* _Excerpt_
┏━━
The value of the dynamic portion of the overall scale factor increases by 0.03 each time this code is executed. Once the dynamic portion reaches a value of 10, it is reset to zero and the animation sequence plays again from the beginning.

This is accomplished by the scaling algorithm shown in Listing 7.

Listing 7. Apply dynamic scaling to the background image.

        //Reset the animation if the dynamicScale factor
        // is greater than 10.
        if(dynamicScale > 10) {
          dynamicScale = 0.0f;
        } else {
          //Increase the dynamicScale factor and use it
          // to compute a new scale factor that will be
          // applied to the background image in the next
          // call to the Draw method.
          dynamicScale += 0.03f;
          backgroundScale = 
                backgroundBaseScale * (1 + dynamicScale);
        }//end if-else on dynamicScale
        

Changing the origin of the background image

The SpriteBatch.Draw method has one parameter named position and another parameter named origin. You can cause the origin to be any point in the image relative to its upper left corner.

Important: The position parameter specifies the position in the game window where the image's origin will be drawn.

If you hold the position parameter constant and vary the origin, the image will appear to slide around within the game window.
┗━━
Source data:
┏━━
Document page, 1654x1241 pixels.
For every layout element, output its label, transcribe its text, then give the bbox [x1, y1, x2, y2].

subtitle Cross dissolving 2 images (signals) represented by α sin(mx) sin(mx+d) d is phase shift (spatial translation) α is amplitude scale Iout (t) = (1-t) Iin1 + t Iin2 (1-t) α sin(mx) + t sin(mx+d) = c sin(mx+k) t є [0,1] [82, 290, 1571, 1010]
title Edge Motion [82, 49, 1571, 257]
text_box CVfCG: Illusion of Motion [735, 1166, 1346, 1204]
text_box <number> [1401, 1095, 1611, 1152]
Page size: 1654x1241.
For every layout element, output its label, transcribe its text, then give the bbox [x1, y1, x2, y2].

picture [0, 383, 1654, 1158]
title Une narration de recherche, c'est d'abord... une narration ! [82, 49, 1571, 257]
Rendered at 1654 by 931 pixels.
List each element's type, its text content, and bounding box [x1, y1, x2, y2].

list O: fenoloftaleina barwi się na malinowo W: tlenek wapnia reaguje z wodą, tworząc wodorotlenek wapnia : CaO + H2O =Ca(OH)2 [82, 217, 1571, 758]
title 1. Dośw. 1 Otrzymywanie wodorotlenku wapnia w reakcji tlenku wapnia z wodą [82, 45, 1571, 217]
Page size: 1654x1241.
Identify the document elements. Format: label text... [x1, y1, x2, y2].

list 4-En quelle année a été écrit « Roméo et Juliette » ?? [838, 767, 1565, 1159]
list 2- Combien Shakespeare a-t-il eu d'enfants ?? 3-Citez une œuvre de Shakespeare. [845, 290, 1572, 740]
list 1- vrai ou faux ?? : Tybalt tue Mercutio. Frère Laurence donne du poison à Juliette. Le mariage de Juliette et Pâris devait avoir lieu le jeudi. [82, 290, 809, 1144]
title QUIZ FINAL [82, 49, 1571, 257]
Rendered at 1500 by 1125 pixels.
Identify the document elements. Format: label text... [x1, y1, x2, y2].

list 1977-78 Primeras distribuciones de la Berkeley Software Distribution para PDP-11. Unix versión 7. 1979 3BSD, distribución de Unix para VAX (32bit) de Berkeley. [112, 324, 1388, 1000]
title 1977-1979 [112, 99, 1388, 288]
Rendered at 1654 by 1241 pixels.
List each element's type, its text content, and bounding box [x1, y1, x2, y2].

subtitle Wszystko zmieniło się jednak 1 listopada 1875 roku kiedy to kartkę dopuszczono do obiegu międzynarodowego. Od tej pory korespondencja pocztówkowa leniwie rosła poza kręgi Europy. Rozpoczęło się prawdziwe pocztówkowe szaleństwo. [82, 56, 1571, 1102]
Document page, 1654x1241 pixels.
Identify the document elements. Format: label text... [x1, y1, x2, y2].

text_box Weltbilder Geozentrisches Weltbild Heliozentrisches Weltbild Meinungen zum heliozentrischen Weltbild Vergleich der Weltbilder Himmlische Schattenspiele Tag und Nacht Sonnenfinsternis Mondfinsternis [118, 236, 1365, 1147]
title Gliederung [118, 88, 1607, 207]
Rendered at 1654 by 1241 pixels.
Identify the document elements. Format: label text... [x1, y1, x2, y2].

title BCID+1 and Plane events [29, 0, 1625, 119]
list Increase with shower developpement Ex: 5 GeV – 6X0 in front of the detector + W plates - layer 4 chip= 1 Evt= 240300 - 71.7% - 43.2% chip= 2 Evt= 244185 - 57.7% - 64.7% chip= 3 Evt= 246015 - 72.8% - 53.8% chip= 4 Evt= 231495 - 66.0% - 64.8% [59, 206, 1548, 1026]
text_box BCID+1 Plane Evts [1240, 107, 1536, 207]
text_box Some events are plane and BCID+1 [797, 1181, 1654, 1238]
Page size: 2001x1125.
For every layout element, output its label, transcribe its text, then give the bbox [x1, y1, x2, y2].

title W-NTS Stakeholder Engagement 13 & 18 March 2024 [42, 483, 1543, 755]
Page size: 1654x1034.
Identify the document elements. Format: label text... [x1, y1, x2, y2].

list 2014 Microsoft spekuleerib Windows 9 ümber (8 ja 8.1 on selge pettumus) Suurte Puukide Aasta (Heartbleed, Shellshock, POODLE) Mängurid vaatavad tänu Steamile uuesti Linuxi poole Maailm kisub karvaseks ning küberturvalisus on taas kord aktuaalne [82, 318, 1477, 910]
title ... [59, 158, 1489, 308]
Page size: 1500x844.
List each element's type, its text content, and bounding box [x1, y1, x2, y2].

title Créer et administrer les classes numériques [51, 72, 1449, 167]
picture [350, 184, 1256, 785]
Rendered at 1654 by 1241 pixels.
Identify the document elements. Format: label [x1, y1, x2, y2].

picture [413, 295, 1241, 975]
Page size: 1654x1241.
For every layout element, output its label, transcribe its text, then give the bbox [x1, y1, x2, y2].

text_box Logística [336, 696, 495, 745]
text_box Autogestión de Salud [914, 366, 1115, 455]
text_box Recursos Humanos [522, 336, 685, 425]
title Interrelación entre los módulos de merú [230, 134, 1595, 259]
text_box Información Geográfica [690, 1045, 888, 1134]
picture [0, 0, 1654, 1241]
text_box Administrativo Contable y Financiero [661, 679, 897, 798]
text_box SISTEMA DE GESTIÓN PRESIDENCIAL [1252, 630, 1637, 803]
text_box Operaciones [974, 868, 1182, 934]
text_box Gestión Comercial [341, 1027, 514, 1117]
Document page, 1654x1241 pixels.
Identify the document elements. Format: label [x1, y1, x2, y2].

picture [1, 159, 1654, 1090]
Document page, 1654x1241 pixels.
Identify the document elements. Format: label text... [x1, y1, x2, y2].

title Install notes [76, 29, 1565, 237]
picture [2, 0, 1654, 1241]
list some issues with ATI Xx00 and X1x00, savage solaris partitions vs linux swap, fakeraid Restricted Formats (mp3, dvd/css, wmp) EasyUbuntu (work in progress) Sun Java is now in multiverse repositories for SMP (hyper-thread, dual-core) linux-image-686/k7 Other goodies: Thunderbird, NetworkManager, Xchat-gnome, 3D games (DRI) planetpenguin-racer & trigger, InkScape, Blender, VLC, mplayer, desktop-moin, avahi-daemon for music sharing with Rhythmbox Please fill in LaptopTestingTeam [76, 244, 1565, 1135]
┗━━
* _Stated problem 1_
Quote the part of the dynamic scaling excerpt that starts with the words "The SpriteBatch.Draw method" and ends with "upper left corner.", word for word.
* _Stated problem 2_
Print the lines of the Source data entries that run from the very start of the entries through the line containing "text_box <number> [1401, 1095, 1611, 1152]", both ends included, and nothing more.

* _Written solution 1_
The SpriteBatch.Draw method has one parameter named position and another parameter named origin. You can cause the origin to be any point in the image relative to its upper left corner.

* _Written solution 2_
Document page, 1654x1241 pixels.
For every layout element, output its label, transcribe its text, then give the bbox [x1, y1, x2, y2].

subtitle Cross dissolving 2 images (signals) represented by α sin(mx) sin(mx+d) d is phase shift (spatial translation) α is amplitude scale Iout (t) = (1-t) Iin1 + t Iin2 (1-t) α sin(mx) + t sin(mx+d) = c sin(mx+k) t є [0,1] [82, 290, 1571, 1010]
title Edge Motion [82, 49, 1571, 257]
text_box CVfCG: Illusion of Motion [735, 1166, 1346, 1204]
text_box <number> [1401, 1095, 1611, 1152]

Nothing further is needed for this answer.